WasmEdge / WasmEdge

WasmEdge is a lightweight, high-performance, and extensible WebAssembly runtime for cloud native, edge, and decentralized applications. It powers serverless apps, embedded functions, microservices, smart contracts, and IoT devices.

Home Page:https://WasmEdge.org

Geek Repo:Geek Repo

Github PK Tool:Github PK Tool

WASI-NN with GPU on Jetson Orin Nano

hetvishastri opened this issue · comments

Summary

Hi,
I am trying to run the example LLM inference (https://wasmedge.org/docs/develop/rust/wasinn/llm_inference) on Jetson Orin Nano using GPU.

I tried to build wasi-nn plugin from source for making it compatible with Jetson Orin Nano by setting CUDAARCHS as 87.

cd <path/to/your/wasmedge/source/folder>

# Due to cuda-related files, it will produce some warning.
# Disable the warning as an error to avoid failures.
export CXXFLAGS="-Wno-error"
# Please make sure you set up the correct CUDAARCHS.
# 87 is for NVIDIA Jetson Orin Nano
export CUDAARCHS=87

# BLAS cannot work with CUBLAS
cmake -GNinja -Bbuild -DCMAKE_BUILD_TYPE=Release \
  -DCMAKE_CUDA_COMPILER=/usr/local/cuda/bin/nvcc \
  -DWASMEDGE_PLUGIN_WASI_NN_BACKEND="GGML" \
  -DWASMEDGE_PLUGIN_WASI_NN_GGML_LLAMA_BLAS=OFF \
  -DWASMEDGE_PLUGIN_WASI_NN_GGML_LLAMA_CUBLAS=ON \
  .

cmake --build build

# For the WASI-NN plugin, you should install this project.
cmake --install build

When I am running the command for the llm chat inference, I am not getting any error but I am loosing connection from my board. Even I am following output but after this I am loosing connection from my board.

wasmedge --dir .:. --nn-preload default:GGML:AUTO:llama-2-7b-chat-q5_k_m.gguf llama-chat.wasm
[INFO] Model alias: default
[INFO] Prompt context size: 512
[INFO] Number of tokens to predict: 1024
[INFO] Number of layers to run on the GPU: 100
[INFO] Batch size for prompt processing: 512
[INFO] Temperature for sampling: 0.8
[INFO] Top-p sampling (1.0 = disabled): 0.9
[INFO] Penalize repeat sequence of tokens: 1.1
[INFO] presence penalty (0.0 = disabled): 0
[INFO] frequency penalty (0.0 = disabled): 0
[INFO] Use default system prompt
[INFO] Prompt template: Llama2Chat
[INFO] Log prompts: false
[INFO] Log statistics: false
[INFO] Log all information: false
ggml_init_cublas: GGML_CUDA_FORCE_MMQ:   no
ggml_init_cublas: CUDA_USE_TENSOR_CORES: yes
ggml_init_cublas: found 1 CUDA devices:
  Device 0: Orin, compute capability 8.7, VMM: yes
[INFO] Plugin version: b2230 (commit 89febfed)

================================== Running in interactive mode. ===================================

    - Press [Ctrl+C] to interject at any time.
    - Press [Return] to end the input.
    - For multi-line inputs, end each line with '\' and press [Return] to get another line.


[You]: 
I have two apples, each costing 5 dollars. What is the total cost of these apple?

[Bot]:

Is it possible to use GPU on Jetson Orin Nano board while working with wasmedge with wasi-nn?

Appendix

No response

Llama2-7b requires at least 8GB of RAM. For a smaller device, I would recommend TinyLlama or Gemma-2b.
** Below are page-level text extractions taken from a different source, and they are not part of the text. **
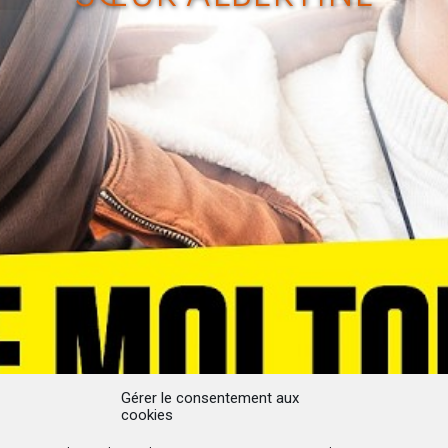
Gérer le consentement aux
cookies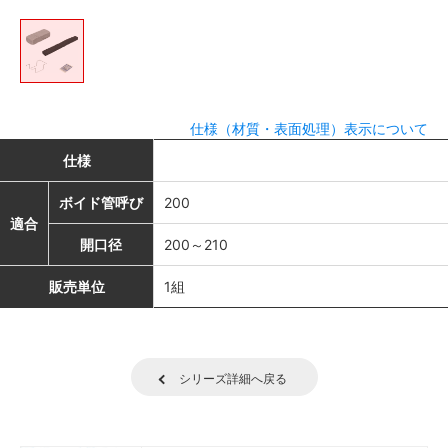
仕様（材質・表面処理）表示について
仕様
ボイド管呼び
200
適合
開口径
200～210
販売単位
1組
シリーズ詳細へ戻る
https://x.com/realwasmedge/status/1725538013780890100

https://x.com/realwasmedge/status/1760758628347195601

Choose a model that is smaller than your VRAM instead. Or you can set the ngl to a small value to reduce the usage of the VRAM.
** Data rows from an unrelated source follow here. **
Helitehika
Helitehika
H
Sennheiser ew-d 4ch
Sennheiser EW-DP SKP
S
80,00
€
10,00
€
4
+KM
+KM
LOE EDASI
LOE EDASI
Ok Thank you so much for your help. I had a general question I tried two methods
1). Used wasmedge and wasi-nn plugin build-in library.
2). Built from source with compute capability 87 for jetson orin nano.

I found that both the methods worked for TinyLlama. According to my understanding and documentation method 1). supports Jetson orin agx which has different compute capability (CUDAARCHS) compared to Jetson orin nano hence it should not have worked for Jetson orin nano. Is my understanding correct?

The Jetson Orin AGX is using CUDAARCHS=72 to build. The 87 is newer than it, so I think it's totally fine to use the pre-built one.

Ok got it. Thank you for your reply.

It seems the issue is resolved. Closing it.